_Texto citado_
──────────────────────────────

III. Cabimento de Reclamação e a problemática gerada pela lei 13.256/16

O CPC/15, em seu texto original, prevendo a relutância dos magistrados em observarem os precedentes vinculantes contidos no artigo 927, dispôs em seu artigo 988 que caberia reclamação ao tribunal cujo precedente foi afrontado, com a intenção de garantir sua observância e consequente cassação da decisão que o violou.

Entretanto, os Tribunais Superiores, antevendo a imensidade de reclamações que seriam ajuizadas, reagiram de forma a dar ensejo ao advento da lei 13.256/16, que, dentre outros, alterou o artigo 988 para inadmitir a Reclamação proposta para garantir a observância de acórdão de recurso extraordinário com repercussão geral reconhecida ou de acórdão proferido em julgamento de recursos extraordinários ou especial repetitivos, quando não esgotadas as instâncias ordinárias.

Ou seja, com a promulgação da lei, passou-se a exigir que, em caso de violação destes precedentes, seja necessário o esgotamento das instâncias ordinárias para o ajuizamento de reclamação.

Tal medida ignora o caráter educativo da procedência proferida nos autos de uma reclamação, que determina a cassação da decisão reclamada e consequente retorno dos autos ao juízo a quo para que este a adeque.

Certamente, caso os magistrados possuíssem esse risco ao contrariarem um precedente – e não o de uma simples reforma de sua decisão – iriam observar com muito mais vigor os precedentes vinculantes suscitados pelas partes.

Destarte, a lei 13.256/16 veio na contramão do pretendido pelo legislador do CPC/15, gerando um grave prejuízo ao sistema de precedentes implementado pelo Código, tendo em vista o enfraquecimento das técnicas aderentes ao Direito Processual capazes de garantir a efetiva observância e cumprimento dos precedentes vinculantes.

III. Técnicas para aplicação do sistema de precedentes

Não obstante as diversas dúvidas e incertezas quanto ao sistema de precedentes – que provavelmente serão sanadas futuramente com a consolidação das bases doutrinárias e dos entendimentos adotados pelos Tribunais Superiores – há hipóteses já pacificadas de aplicação do sistema que certamente podem facilitar o dia-a-dia tanto dos advogados quanto dos magistrados.

O artigo 311, II, do CPC, prevê a possibilidade de concessão de Tutela de Evidência, com a consequente procedência liminar do pedido, sem a necessidade de comprovar urgência, quando o pedido já for contemplado por precedente vinculante, desde que seja cabalmente demonstrado pelo requerente que a base fática entre sua demanda e o precedente são idênticas.

──────────────────────────────

_Desafio_
Reproduza tudo o que vai de "III. Técnicas para" até "precedente são idênticas." no texto sobre o sistema de precedentes, trocando "advogados" por "procuradores".

_Linhas_
──────────────────────────────

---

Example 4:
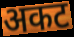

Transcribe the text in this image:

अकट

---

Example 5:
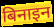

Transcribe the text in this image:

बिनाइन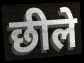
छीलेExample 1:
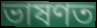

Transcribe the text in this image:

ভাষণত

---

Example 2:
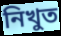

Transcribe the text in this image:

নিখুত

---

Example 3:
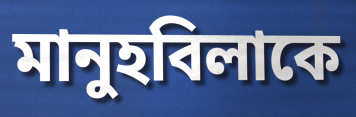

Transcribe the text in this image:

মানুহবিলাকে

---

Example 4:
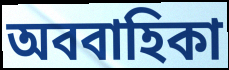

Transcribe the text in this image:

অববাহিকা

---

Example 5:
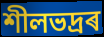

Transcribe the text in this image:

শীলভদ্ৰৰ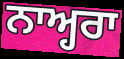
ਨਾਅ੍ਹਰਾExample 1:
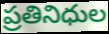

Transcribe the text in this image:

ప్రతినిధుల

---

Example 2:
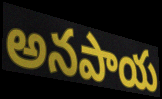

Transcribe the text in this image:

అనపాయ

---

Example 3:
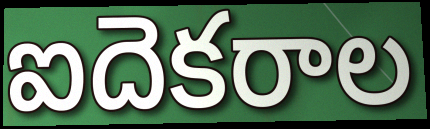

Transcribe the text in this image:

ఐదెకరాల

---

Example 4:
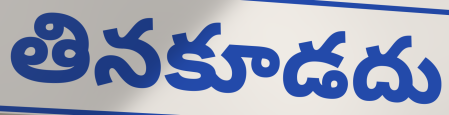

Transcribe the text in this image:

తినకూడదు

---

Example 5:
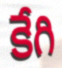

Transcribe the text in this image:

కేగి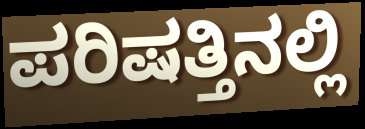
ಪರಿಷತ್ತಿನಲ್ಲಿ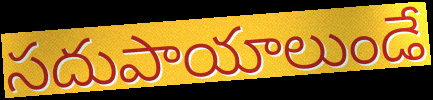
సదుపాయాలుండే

──────────────────────────────

_Resultado final_
III. Técnicas para aplicação do sistema de precedentes

Não obstante as diversas dúvidas e incertezas quanto ao sistema de precedentes – que provavelmente serão sanadas futuramente com a consolidação das bases doutrinárias e dos entendimentos adotados pelos Tribunais Superiores – há hipóteses já pacificadas de aplicação do sistema que certamente podem facilitar o dia-a-dia tanto dos procuradores quanto dos magistrados.

O artigo 311, II, do CPC, prevê a possibilidade de concessão de Tutela de Evidência, com a consequente procedência liminar do pedido, sem a necessidade de comprovar urgência, quando o pedido já for contemplado por precedente vinculante, desde que seja cabalmente demonstrado pelo requerente que a base fática entre sua demanda e o precedente são idênticas.